Quindi, ci sarebbe la conferma del 1914 come anno di nascita della signora Gabre. (Per chi volesse approfondire, l’intera storia si può leggere sul sofisticato blog di Eddy, “appropó”, alla data del 17 ottobre 2003, …). Sempre Eddy – autorevole voce di famiglia, of course – dice però che la signora Gabre sosteneva d’essere nata nel 1917. Non ci sono documenti originali. Intendiamoci, è plausibile se si considerano le fasi storiche attraversate, con rivoluzioni e guerre che hanno interessato e rovesciato i Balcani fino ai giorni nostri. Perché la signora Gabre viene proprio da quelle zone, nata com’era a Imotski, un piccolo centro a occidente di Mostar, la località celebre per il ponte ottomano distrutto nel 2003 dall’esercito croato. Oggi Imotski si trova nel territorio della Bosnia Erzegovina. (Solo come cronaca, ricordo che una pubblicazione dell’Associazione Nazionale Venezia Giulia e Dalmazia del 1998, pur con qualche semplificazione, la segnalava come “zaratina nata a Chicago”, …).

Posso però aggiungere qualcosa di prima mano a questa vicenda. Molti anni addietro, m’ero imbattuto in uno scaffale metallico a scomparti – conservato nella biblioteca sportiva dell’Acqua Acetosa (oggi scomparso, intendo lo scaffale, assieme a centinaia di volumi e altri documenti, …) – con le schede anagrafiche degli atleti d’anteguerra decorati al Valore Atletico. C’erano molti dettagli, compreso il rigo che segnalava la “razza”, rigorosamente “ariana” per tutti. Per l’allora signorina Gabre era scritto (e così l’avevo appuntato assieme ad altri 123 nominativi, per la prima volta tornati alla luce con i loro dati completi) ch’era nata, da “padre italiano e madre rumena a Jmotsky, in Romania (?), il 14 ottobre 1917” [sic!]. Non una conferma, solo un appunto, se pure lo si vuole considerare per il dubbio che insinua e che rimane.

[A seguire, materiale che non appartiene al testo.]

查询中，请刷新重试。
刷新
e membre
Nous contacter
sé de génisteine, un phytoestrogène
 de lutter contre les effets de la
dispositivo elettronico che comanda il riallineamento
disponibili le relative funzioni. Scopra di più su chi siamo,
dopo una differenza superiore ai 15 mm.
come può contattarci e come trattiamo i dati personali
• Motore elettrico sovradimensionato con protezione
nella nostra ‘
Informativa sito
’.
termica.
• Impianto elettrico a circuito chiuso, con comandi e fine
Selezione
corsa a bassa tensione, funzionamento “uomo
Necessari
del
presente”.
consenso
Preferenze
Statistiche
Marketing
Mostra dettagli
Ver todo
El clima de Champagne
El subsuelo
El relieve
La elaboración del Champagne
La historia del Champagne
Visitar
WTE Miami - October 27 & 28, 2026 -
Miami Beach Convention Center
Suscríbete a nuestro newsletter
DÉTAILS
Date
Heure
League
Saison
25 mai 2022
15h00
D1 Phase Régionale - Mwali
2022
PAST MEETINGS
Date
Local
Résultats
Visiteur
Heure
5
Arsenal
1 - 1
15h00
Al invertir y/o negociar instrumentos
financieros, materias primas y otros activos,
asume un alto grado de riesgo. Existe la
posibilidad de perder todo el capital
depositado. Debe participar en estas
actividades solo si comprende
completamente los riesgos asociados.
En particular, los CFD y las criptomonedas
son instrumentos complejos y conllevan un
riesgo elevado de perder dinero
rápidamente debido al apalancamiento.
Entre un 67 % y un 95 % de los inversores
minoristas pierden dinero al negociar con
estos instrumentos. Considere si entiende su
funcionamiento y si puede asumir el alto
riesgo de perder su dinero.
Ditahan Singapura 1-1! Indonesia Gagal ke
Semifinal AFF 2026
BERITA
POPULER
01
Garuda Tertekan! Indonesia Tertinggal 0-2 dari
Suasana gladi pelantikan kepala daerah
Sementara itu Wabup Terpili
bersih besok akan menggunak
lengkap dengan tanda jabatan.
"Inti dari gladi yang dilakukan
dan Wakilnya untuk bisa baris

La storia sportiva della signora Gabre – poi moglie di Alessandro Calvesi, maestro di ostacoli non solo italiani – è ben nota a tutti, superfluo ricordarla. Rientrata in Italia intorno ai 17 anni, dopo alcuni tentativi in altri lidi, accostatasi all’atletica nel ’36 con la “Ginnastica Zara”, portava il record del disco dai 37.65 di quell’anno fino ai 43.35 raggiunti nell’ottobre 1941, quando fu quarta nella lista mondiale. Ai Giochi di Berlino ’36 otteneva il decimo posto (ancora a Londra ’48 sarà diciassettesima).

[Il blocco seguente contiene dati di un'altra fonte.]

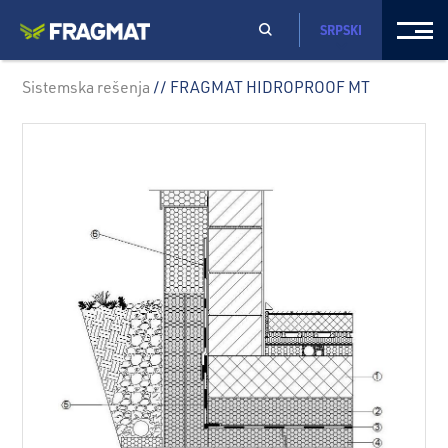
SRPSKI
Sistemska rešenja
// FRAGMAT HIDROPROOF MT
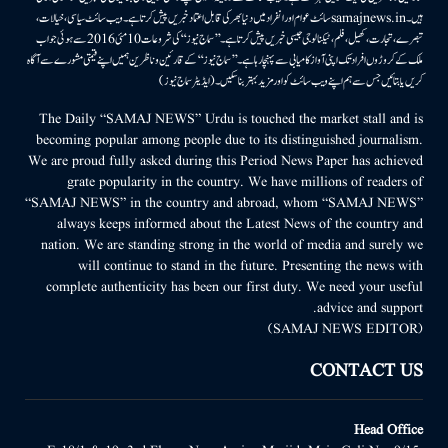
ہیں۔samajnews.inسائٹ عوام اور انفراد میں دنیا بھر کی قابل اعتماد خبریں پیش کرتا ہے۔ ویب سائٹ سیاسی، خیالات،
تبصرے، تجارت، کھیل، فلم، ٹیکنالوجی جیسی خبریں پیش کرتا ہے۔ ’’سماج نیوز‘‘ کی شروعات 10مئی 2016 سے ہوئی جو اب
ملک کے کروڑوں افراد تک اپنی آواز کامیابی سے پہنچا رہا ہے۔ ’’سماج نیوز‘‘ کے قارئین وناظرین ہمیں اپنے قیمتی مشورے سے آگاہ
کریں یا بتائیں جس سے ہم اپنے ویب سائٹ کو اور مزید بہتر بناسکیں۔ (ایڈیٹر سماج نیوز)
The Daily “SAMAJ NEWS” Urdu is touched the market stall and is
becoming popular among people due to its distinguished journalism.
We are proud fully asked during this Period News Paper has achieved
grate popularity in the country. We have millions of readers of
“SAMAJ NEWS” in the country and abroad, whom “SAMAJ NEWS”
always keeps informed about the Latest News of the country and
nation. We are standing strong in the world of media and surely we
will continue to stand in the future. Presenting the news with
complete authenticity has been our first duty. We need your useful
advice and support.
(SAMAJ NEWS EDITOR)
CONTACT US
Head Office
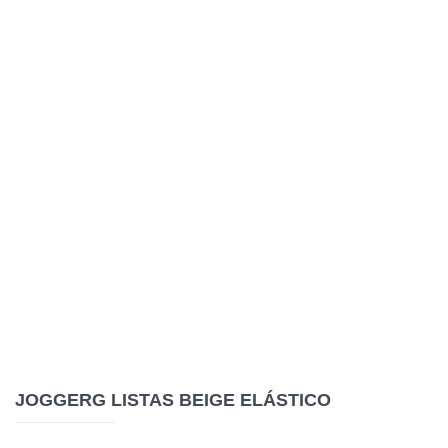
JOGGERG LISTAS BEIGE ELÁSTICO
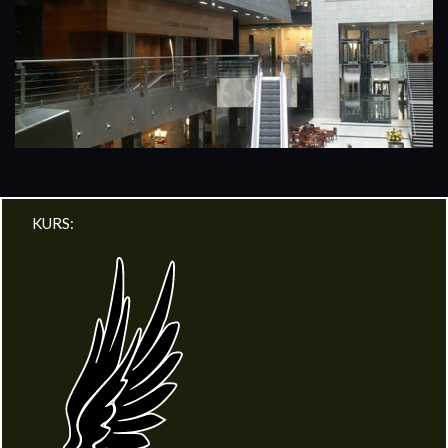
KURS:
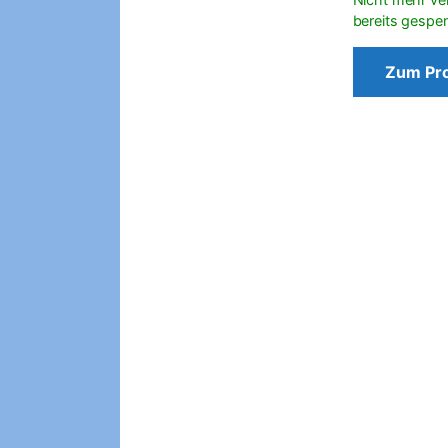
Zum Pr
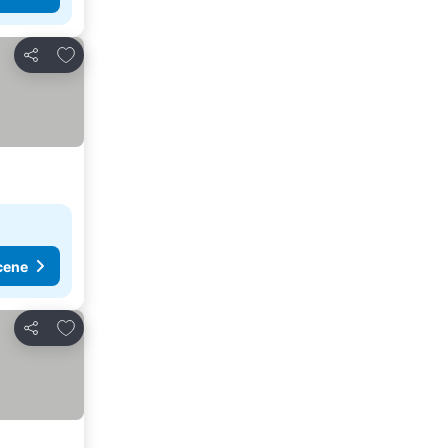
Dodati u favorite
Deli
cene
Dodati u favorite
Deli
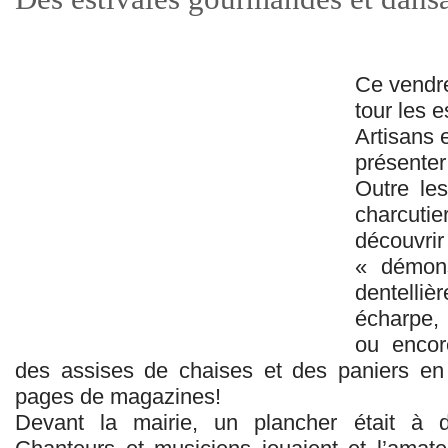
Ce vendre
tour les 
Artisans 
présenter
Outre les
charcutie
décou
« démons
dentelliè
écharpe, 
ou encor
des assises de chaises et des paniers en
pages de magazines!
Devant la mairie, un plancher était à di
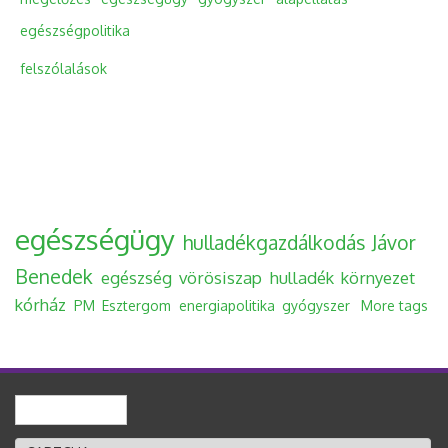
egészségpolitika
felszólalások
egészségügy
hulladékgazdálkodás
Jávor
Benedek
egészség
vörösiszap
hulladék
környezet
kórház
PM
Esztergom
energiapolitika
gyógyszer
More tags
Keresés
Keresés űrlap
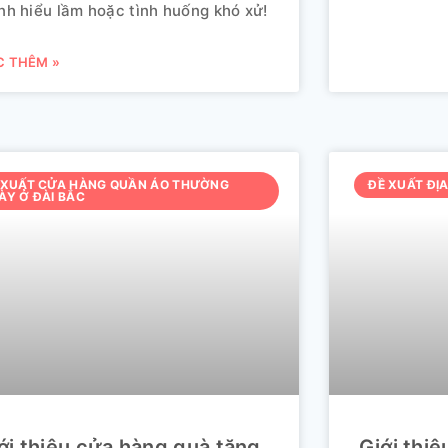
nh hiểu lầm hoặc tình huống khó xử!
C THÊM »
 XUẤT CỬA HÀNG QUẦN ÁO THƯỜNG
ĐỀ XUẤT ĐỊA
ÀY Ở ĐÀI BẮC
ới thiệu cửa hàng quà tặng
Giới thi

Nel dopoguerra la coppia prese dimora stabile a Brescia dove radicò la sua progenie. E dove Sandro prese a insegnare atletica con specializzazione sugli ostacoli (lui stesso, d’altra parte, era stato un non eccelso ostacolista dei 400), accreditandosi come anima dell’Atletica Brescia, società che si faceva ben rispettare negli anni Cinquanta. Non sempre in sintonia con l’apparato tecnico federale, Sandro ebbe a quel tempo una buona frequentazione con Gianni Brera, col qual firmò a quattro mani alcuni fondamentali volumi di tecnica. Scrivendone tra i primi anche sui giornali e periodici del tempo (Lo Sport Illustrato, su tutti). A quel sodalizio, Gabre portava il suo contributo, lasciando anche tracce importanti in molti settori, dalle statistiche alla pubblicistica. In seguito – dopo la scomparsa del marito – approdando a una bella società femminile. Fu anche contributrice del giornale federale con schede tecniche sui giovani più promettenti del nostro movimento.

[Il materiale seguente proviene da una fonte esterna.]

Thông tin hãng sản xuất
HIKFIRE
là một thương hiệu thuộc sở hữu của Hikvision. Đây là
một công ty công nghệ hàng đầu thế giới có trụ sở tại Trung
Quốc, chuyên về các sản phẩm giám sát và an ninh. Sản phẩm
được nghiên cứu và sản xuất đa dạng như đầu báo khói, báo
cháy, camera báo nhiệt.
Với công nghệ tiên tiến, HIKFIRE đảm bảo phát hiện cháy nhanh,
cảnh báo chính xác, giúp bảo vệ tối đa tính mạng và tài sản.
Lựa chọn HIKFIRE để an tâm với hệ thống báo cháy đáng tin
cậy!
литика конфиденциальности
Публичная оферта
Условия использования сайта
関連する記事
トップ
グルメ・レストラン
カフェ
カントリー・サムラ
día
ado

In una di queste analisi s’era occupata di Eddy Ottoz, giovane ostacolista che da Aosta s’era trasferito a Brescia, dove aveva affinato le sue qualità fino a raggiungere la finale olimpica di Tokyo e il podio del Messico. Anzi, c’è di più. A Brescia Eddy conobbe e impalmò la figlia minore del maestro, Liana. Da loro sono nati Laurent e Patrick (e Pilar) che hanno mosso i vertici delle due distanze degli ostacoli. In particolare Laurent, nel 1994 riuscì a migliorare con 13”42 il primato nazionale dei 110, come dire 4/100 in meno di quanto era riuscito al padre ventisei anni prima, nell’altura del Messico. E per un gioco delle coincidenze, nello stesso stadio di Berlino che aveva visto l’esordio olimpico della nonna.